School of Medicine, Health Policy and Practice, University of East Anglia, Norwich, NR4 7TJ, UK.
BMC Health Serv Res. 2011 Nov 2;11:297. doi: 10.1186/1472-6963-11-297.
Hypertension is a common major risk factor for stroke and coronary heart disease. Little is known about how achievement of financially incentivised and non-incentivised indicators of quality of care varies with deprivation, or about the effect of financial incentives on health inequalities in hypertension. General practices in the UK have received financial incentives for high quality care since 2004. This study set out to assess the variations in achievement of incentivised and non-incentivised quality indicators for hypertension by patient area deprivation, before and after the introduction of financial incentives.
Achievement of 14 quality indicators for hypertension in 304 patient participants in 18 general practices in Norfolk, England was assessed one year before (2003) and one year after (2005) the introduction of financial incentives. Four indicators were incentivised and 10 were non-incentivised. Each participant's postcode was linked to an index of multiple deprivation score.

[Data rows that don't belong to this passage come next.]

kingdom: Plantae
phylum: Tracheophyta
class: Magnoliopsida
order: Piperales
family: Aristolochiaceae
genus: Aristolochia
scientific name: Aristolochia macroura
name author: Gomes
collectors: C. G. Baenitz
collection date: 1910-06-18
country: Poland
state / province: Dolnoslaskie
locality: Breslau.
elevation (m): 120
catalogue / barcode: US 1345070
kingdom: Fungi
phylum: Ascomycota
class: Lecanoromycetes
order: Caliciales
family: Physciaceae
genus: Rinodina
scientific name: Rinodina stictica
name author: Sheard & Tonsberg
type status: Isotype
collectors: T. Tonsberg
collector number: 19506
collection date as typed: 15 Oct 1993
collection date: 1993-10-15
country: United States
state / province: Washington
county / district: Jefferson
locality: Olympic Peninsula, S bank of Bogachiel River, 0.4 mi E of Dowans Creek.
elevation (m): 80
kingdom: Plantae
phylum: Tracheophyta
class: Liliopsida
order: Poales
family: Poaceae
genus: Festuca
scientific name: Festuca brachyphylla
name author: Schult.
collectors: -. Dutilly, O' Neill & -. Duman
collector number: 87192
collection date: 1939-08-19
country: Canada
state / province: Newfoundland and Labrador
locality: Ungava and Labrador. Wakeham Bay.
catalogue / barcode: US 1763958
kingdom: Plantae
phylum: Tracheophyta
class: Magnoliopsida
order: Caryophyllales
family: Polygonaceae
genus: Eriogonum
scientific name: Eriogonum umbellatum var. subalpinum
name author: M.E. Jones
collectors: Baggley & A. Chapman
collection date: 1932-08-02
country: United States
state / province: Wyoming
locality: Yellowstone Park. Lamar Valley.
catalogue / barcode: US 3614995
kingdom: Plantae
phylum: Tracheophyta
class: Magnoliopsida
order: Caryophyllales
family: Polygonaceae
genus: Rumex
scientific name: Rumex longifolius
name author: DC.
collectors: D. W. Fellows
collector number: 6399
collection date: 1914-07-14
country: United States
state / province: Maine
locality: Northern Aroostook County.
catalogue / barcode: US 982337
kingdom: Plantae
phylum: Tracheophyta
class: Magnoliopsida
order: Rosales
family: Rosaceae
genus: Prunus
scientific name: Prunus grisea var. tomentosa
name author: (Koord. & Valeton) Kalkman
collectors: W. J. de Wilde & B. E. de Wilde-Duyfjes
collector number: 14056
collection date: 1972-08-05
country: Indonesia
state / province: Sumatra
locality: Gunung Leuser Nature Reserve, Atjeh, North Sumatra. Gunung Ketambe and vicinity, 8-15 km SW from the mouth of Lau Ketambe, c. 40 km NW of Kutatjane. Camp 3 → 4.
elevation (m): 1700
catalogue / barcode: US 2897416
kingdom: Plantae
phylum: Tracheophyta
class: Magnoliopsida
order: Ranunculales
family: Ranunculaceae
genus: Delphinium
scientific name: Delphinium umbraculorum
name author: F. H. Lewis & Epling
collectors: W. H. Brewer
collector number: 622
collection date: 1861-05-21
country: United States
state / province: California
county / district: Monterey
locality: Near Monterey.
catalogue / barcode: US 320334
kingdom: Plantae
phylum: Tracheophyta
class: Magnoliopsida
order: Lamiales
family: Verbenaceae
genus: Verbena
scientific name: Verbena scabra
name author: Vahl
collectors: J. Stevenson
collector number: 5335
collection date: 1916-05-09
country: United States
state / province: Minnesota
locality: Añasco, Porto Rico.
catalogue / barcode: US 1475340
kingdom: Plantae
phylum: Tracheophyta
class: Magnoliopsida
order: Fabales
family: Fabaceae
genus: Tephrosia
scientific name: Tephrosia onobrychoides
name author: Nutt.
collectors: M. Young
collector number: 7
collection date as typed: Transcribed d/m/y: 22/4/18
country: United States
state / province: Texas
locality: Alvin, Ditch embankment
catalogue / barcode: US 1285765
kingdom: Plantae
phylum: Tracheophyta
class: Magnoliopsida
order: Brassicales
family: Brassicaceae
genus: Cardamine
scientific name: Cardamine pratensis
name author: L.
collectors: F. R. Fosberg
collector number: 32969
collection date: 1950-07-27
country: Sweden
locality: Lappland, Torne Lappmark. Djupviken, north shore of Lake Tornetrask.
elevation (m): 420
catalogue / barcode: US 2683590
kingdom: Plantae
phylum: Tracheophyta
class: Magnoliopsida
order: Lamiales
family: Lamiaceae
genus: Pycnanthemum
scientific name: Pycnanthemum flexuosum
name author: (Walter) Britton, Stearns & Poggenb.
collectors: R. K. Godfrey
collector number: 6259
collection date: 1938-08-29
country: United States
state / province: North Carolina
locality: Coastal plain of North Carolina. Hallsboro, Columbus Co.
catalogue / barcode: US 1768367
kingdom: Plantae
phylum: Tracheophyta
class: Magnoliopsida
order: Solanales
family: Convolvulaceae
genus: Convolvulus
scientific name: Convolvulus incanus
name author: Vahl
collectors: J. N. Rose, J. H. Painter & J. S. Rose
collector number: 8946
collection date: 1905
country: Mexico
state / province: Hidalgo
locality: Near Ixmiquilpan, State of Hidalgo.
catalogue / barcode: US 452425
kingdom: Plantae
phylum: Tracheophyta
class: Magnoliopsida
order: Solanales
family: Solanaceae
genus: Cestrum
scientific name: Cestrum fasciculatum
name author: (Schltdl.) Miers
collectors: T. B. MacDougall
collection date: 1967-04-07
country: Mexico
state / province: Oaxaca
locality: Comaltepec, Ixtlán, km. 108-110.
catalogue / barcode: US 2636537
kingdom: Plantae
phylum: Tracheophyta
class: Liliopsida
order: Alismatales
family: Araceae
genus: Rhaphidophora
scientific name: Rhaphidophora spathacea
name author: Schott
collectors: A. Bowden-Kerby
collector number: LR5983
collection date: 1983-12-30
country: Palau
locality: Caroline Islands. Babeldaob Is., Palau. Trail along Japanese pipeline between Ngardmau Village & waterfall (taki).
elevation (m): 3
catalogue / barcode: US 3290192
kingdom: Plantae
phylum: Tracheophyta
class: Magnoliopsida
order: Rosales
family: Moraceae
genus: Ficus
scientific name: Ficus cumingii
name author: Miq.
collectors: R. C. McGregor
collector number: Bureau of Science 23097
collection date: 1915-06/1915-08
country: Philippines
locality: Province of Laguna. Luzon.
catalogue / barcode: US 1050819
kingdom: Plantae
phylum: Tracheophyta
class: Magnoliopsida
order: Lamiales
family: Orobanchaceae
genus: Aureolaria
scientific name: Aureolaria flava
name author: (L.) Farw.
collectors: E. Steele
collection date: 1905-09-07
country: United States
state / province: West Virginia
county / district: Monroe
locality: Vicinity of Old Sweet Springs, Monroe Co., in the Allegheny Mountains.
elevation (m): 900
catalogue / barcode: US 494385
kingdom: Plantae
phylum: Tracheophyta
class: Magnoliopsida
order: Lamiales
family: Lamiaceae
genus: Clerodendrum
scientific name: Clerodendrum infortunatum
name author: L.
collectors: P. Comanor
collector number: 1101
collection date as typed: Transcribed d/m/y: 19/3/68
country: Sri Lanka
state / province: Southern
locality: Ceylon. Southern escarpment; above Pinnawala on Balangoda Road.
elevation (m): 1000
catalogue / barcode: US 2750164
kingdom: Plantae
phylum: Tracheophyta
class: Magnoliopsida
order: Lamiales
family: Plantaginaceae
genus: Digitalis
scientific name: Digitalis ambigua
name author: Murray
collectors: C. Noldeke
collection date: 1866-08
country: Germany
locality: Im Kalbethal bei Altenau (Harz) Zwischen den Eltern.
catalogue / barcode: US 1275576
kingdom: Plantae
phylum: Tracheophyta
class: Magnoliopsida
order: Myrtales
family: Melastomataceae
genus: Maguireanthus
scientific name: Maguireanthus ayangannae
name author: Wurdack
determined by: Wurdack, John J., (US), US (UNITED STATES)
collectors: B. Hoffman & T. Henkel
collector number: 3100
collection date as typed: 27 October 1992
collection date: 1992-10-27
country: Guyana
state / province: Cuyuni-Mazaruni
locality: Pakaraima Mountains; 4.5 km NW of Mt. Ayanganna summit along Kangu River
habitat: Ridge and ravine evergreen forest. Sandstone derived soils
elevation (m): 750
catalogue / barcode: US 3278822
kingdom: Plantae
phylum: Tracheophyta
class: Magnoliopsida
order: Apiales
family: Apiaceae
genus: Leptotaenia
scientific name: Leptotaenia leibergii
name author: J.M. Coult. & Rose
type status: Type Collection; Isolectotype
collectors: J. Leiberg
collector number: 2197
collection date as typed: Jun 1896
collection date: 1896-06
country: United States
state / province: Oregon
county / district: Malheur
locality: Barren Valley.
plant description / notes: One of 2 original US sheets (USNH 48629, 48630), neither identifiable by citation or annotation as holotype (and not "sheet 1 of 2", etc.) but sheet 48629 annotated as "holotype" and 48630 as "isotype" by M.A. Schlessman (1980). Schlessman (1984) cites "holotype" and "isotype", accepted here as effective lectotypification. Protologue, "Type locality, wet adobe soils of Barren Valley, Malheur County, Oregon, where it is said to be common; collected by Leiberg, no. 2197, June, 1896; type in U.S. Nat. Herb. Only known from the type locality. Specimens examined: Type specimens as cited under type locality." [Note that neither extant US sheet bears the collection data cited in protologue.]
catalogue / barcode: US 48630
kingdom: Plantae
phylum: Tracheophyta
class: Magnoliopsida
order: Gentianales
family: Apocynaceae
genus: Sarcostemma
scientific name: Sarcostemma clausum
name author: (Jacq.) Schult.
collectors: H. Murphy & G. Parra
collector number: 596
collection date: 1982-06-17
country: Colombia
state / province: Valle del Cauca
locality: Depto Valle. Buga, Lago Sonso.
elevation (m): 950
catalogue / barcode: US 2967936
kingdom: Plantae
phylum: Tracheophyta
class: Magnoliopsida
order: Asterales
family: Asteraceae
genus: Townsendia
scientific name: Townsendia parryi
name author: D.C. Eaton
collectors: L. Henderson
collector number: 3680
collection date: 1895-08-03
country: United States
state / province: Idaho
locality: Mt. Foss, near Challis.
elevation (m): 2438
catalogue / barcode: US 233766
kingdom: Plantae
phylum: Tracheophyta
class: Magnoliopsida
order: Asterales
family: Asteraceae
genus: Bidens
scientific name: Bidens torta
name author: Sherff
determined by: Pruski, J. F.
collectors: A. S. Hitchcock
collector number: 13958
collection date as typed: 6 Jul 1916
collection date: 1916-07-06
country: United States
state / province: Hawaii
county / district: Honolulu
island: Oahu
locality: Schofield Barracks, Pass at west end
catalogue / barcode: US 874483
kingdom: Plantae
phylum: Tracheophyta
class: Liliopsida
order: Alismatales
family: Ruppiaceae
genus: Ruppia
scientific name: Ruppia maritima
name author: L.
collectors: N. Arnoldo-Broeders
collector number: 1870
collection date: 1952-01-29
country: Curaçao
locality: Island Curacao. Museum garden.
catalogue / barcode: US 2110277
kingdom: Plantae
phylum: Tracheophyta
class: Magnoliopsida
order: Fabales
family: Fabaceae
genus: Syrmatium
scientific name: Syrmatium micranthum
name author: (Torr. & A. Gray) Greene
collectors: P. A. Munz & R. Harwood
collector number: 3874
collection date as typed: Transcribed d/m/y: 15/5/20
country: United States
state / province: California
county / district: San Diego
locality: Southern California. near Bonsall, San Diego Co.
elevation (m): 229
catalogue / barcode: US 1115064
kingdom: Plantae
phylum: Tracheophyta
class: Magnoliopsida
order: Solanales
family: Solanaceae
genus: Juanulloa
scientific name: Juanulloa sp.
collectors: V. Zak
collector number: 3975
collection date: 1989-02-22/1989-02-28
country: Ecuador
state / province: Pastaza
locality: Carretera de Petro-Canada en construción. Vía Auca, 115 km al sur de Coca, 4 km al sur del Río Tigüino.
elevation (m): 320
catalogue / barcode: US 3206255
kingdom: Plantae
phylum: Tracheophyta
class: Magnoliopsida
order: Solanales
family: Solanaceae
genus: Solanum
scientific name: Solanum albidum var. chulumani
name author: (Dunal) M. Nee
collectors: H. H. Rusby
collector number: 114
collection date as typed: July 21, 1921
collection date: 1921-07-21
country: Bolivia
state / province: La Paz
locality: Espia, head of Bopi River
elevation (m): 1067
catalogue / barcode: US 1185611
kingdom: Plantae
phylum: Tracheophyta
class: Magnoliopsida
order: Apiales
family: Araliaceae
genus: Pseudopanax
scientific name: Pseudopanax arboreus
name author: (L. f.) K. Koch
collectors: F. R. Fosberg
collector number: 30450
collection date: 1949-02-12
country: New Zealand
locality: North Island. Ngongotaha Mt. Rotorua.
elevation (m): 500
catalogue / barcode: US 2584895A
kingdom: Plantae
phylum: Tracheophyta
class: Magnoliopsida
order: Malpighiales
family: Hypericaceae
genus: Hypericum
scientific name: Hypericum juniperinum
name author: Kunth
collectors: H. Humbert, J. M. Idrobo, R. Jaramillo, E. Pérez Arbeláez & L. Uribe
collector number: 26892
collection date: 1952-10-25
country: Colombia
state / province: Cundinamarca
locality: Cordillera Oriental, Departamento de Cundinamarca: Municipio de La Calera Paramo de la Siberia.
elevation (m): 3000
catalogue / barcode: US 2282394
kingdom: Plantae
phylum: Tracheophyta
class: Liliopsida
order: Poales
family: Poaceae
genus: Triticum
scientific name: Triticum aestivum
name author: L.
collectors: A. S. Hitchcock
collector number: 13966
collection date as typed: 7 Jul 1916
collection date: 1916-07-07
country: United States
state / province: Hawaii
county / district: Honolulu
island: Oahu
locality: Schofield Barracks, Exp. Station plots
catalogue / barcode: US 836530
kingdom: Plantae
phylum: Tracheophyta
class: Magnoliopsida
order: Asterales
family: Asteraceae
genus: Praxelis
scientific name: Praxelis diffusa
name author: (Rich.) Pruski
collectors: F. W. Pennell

The range of achievement of incentivised quality indicators was 65-94% in the least deprived third of participants, and 77-94% in the most deprived third in 2003 and 2005 combined. For non-incentivised indicators, the range was 7-85% in the least deprived and 24-93% in the most deprived third.Achievement of incentivised quality indicators in 2003 and 2005 combined did not vary significantly by area deprivation. Achievement of three of 10 non-incentivised indicators was higher in participants from more deprived postcode areas: providing lifestyle advice (odds ratio 1.34, 95% confidence interval 1.00-1.79), assessment of peripheral vascular disease (1.54, 1.02-2.35) and electrocardiography (1.38, 1.04-1.82).
Participants from more deprived areas received at least the same, and sometimes better, quality of care than those from less deprived areas. Quality of care for hypertension in general practice may not follow the inequitable distribution seen with some other conditions.
高血压是中风和冠心病的常见主要危险因素。人们对经济激励和非激励的护理质量指标的实现情况随贫困程度的变化知之甚少,也不知道经济激励对高血压健康不平等的影响。自 2004 年以来,英国的全科医生因高质量的护理而获得经济奖励。本研究旨在评估在引入经济激励措施之前和之后,根据患者区域贫困程度,高血压激励和非激励质量指标的实现情况的变化。
在英格兰诺福克的 18 家全科医生中,对 304 名患者参与者的 14 项高血压质量指标进行了评估,一年前(2003 年)和一年后(2005 年)引入经济激励措施。其中有 4 个指标是激励性的,10 个是非激励性的。每个参与者的邮政编码与多因素剥夺评分指数相关联。
在最不贫困的三分之一参与者中,激励性质量指标的实现范围为 65-94%,而在最贫困的三分之一参与者中,2003 年和 2005 年的综合实现范围为 77-94%。对于非激励性指标,实现范围为最不贫困的 7-85%和最贫困的三分之一的 24-93%。2003 年和 2005 年综合的激励性质量指标的实现情况与区域贫困程度没有显著差异。在来自贫困程度较高的邮政编码区域的参与者中,有 10 个非激励性指标中的三个指标的实现情况更高:提供生活方式建议(优势比 1.34,95%置信区间 1.00-1.79)、评估外周血管疾病(1.54,1.02-2.35)和心电图(1.38,1.04-1.82)。
来自较贫困地区的参与者获得的护理质量至少与来自较富裕地区的参与者相同,有时甚至更好。全科医生治疗高血压的护理质量可能不会遵循与其他一些疾病相同的不公平分布。